Imagine a data frame with multiple variables measured every 30 min. Every time series inside this data frame has gaps at possibly different positions. These gaps are to be replaced by some kind of running mean, lets say +/- 2 days. For example, if at day 4 07:30 I have missing data, I want to replace a NaN
entry with the average of the measurements at 07:30 at day 2, 3, 5 and 6. Note that it is also possible that, for example, day 5, 07:30 is also NaN
-- in this case, this is should be excluded from the average that is to replace the missing measurement at day 4 (should be possible with np.nanmean
?)
I am not sure how to do this. Right now, I would probably loop over every single row and column in the data frame and write a really bad hack along the lines of np.mean(df.ix[[i-48, i, i+48], "A"])
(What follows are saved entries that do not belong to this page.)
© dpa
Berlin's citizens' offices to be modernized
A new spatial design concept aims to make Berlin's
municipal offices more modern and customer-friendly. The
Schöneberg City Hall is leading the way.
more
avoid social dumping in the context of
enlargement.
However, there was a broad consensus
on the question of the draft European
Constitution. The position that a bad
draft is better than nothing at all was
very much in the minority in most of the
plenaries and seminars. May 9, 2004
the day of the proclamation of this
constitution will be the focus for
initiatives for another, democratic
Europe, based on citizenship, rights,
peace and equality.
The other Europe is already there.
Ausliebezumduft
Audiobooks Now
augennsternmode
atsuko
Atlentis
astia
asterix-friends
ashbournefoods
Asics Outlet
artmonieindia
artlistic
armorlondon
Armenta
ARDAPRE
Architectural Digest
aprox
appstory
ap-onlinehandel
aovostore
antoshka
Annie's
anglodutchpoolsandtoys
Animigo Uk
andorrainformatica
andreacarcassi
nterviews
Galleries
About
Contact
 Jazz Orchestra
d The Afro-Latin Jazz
, but I feel there must be a more pythonic/pandas-y way?
Sample data set:
import numpy as np
import pandas as pd
# generate a 1-week time series
dates = pd.date_range(start="2014-01-01 00:00", end="2014-01-07 00:00", freq="30min")
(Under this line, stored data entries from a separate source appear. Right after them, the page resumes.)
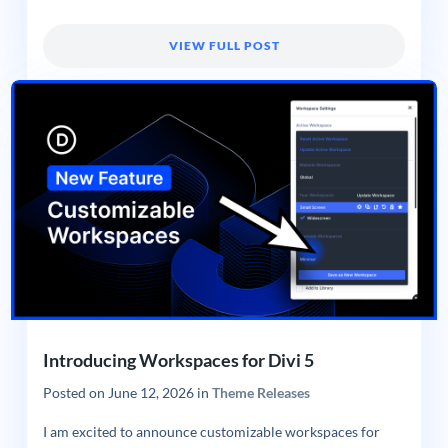
VIEW FULL POST
Introducing Workspaces for Divi 5
Posted on
June 12, 2026
in
Theme Releases
I am excited to announce customizable workspaces for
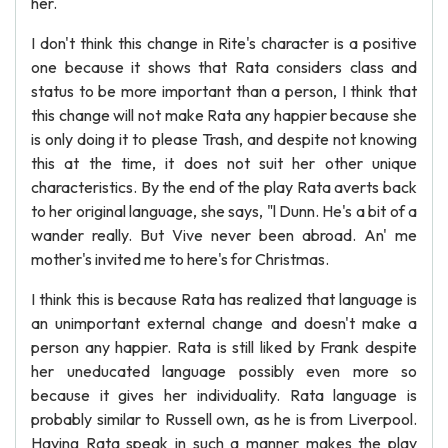
her.
I don't think this change in Rite's character is a positive
one because it shows that Rata considers class and
status to be more important than a person, I think that
this change will not make Rata any happier because she
is only doing it to please Trash, and despite not knowing
this at the time, it does not suit her other unique
characteristics. By the end of the play Rata averts back
to her original language, she says, "l Dunn. He's a bit of a
wander really. But Vive never been abroad. An' me
mother's invited me to here's for Christmas.
I think this is because Rata has realized that language is
an unimportant external change and doesn't make a
person any happier. Rata is still liked by Frank despite
her uneducated language possibly even more so
because it gives her individuality. Rata language is
probably similar to Russell own, as he is from Liverpool.
Having Rata speak in such a manner makes the play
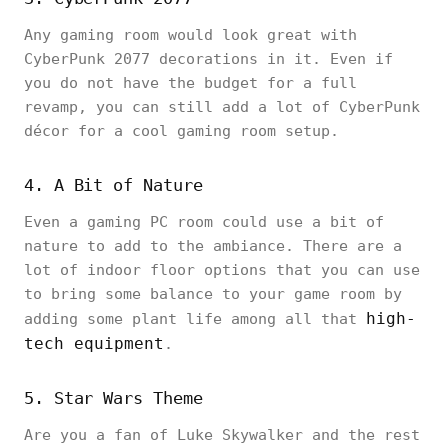
Any gaming room would look great with
CyberPunk 2077 decorations in it. Even if
you do not have the budget for a full
revamp, you can still add a lot of CyberPunk
décor for a cool gaming room setup.
4. A Bit of Nature
Even a gaming PC room could use a bit of
nature to add to the ambiance. There are a
lot of indoor floor options that you can use
to bring some balance to your game room by
high-
adding some plant life among all that
tech equipment
.
5. Star Wars Theme
Are you a fan of Luke Skywalker and the rest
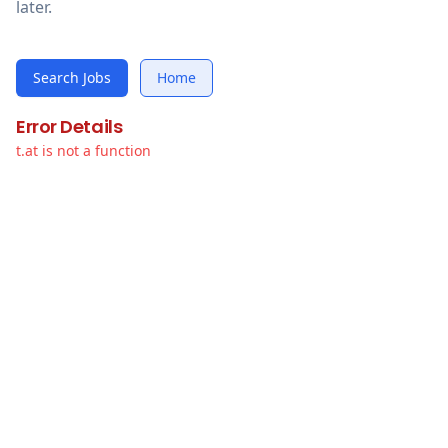
later.
Search Jobs
Home
Error Details
t.at is not a function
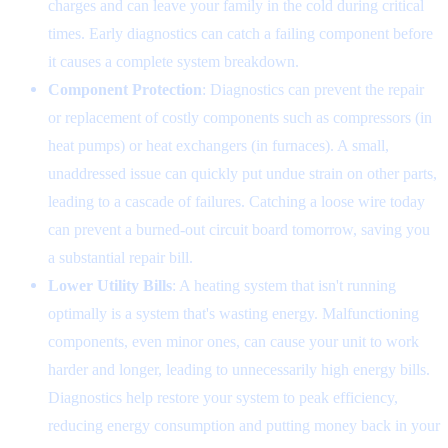
charges and can leave your family in the cold during critical
times. Early diagnostics can catch a failing component before
it causes a complete system breakdown.
Component Protection
: Diagnostics can prevent the repair
or replacement of costly components such as compressors (in
heat pumps) or heat exchangers (in furnaces). A small,
unaddressed issue can quickly put undue strain on other parts,
leading to a cascade of failures. Catching a loose wire today
can prevent a burned-out circuit board tomorrow, saving you
a substantial repair bill.
Lower Utility Bills
: A heating system that isn't running
optimally is a system that's wasting energy. Malfunctioning
components, even minor ones, can cause your unit to work
harder and longer, leading to unnecessarily high energy bills.
Diagnostics help restore your system to peak efficiency,
reducing energy consumption and putting money back in your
df = pd.DataFrame(np.random.randn(len(dates),3), index=dates, columns=("A", "B", "C"))
# generate some artificial gaps
df.ix["2014-01-04 10:00":"2014-01-04 11:00", "A"] = np.nan
df.ix["2014-01-04 12:30":"2014-01-04 14:00", "B"] = np.nan
df.ix["2014-01-04 09:30":"2014-01-04 15:00", "C"] = np.nan
print df["2014-01-04 08:00":"2014-01-04 16:00"]
A B C
2014-01-04 08:00:00 0.675720 2.186484 -0.033969
2014-01-04 08:30:00 -0.897217 1.332437 -2.618197
2014-01-04 09:00:00 0.299395 0.837023 1.346117
2014-01-04 09:30:00 0.223051 0.913047 NaN
2014-01-04 10:00:00 NaN 1.395480 NaN
2014-01-04 10:30:00 NaN -0.800921 NaN
2014-01-04 11:00:00 NaN -0.932760 NaN
2014-01-04 11:30:00 0.057219 -0.071280 NaN
2014-01-04 12:00:00 0.215810 -1.099531 NaN
2014-01-04 12:30:00 -0.532563 NaN NaN
2014-01-04 13:00:00 -0.697872 NaN NaN
2014-01-04 13:30:00 -0.028541 NaN NaN
2014-01-04 14:00:00 -0.073426 NaN NaN
2014-01-04 14:30:00 -1.187419 0.221636 NaN
2014-01-04 15:00:00 1.802449 0.144715 NaN
2014-01-04 15:30:00 0.446615 1.013915 -1.813272
2014-01-04 16:00:00 -0.410670 1.265309 -0.198607
[17 rows x 3 columns]
(An even more sophisticated tool would also exclude measurements from the averaging procdure that were themselves created by averaging, but that doesn't necessarily have to be included in an answer, since I believe this may make things too complicated for now. )
/edit: A sample solution that I'm not really happy with:
# specify the columns of df where gaps should be filled
cols = ["A", "B", "C"]
for col in cols:
for idx, rows in df.iterrows():
if np.isnan(df.ix[idx, col]):
# replace with mean of adjacent days
df.ix[idx, col] = np.nanmean(df.ix[[idx-48, idx+48], col])
There is two things I don't like about this solution:
- If there is a single line missing or duplicated anywhere, this fails. In the last line, I would like to subtract "one day" all the time, no matter if that is 47, 48 or 49 rows away. Also, it would be good of I could extend the range (e.g. -3 days to +3 days) without manually writing a list for the index.
- I would like to get rid of the loops, if that is possible.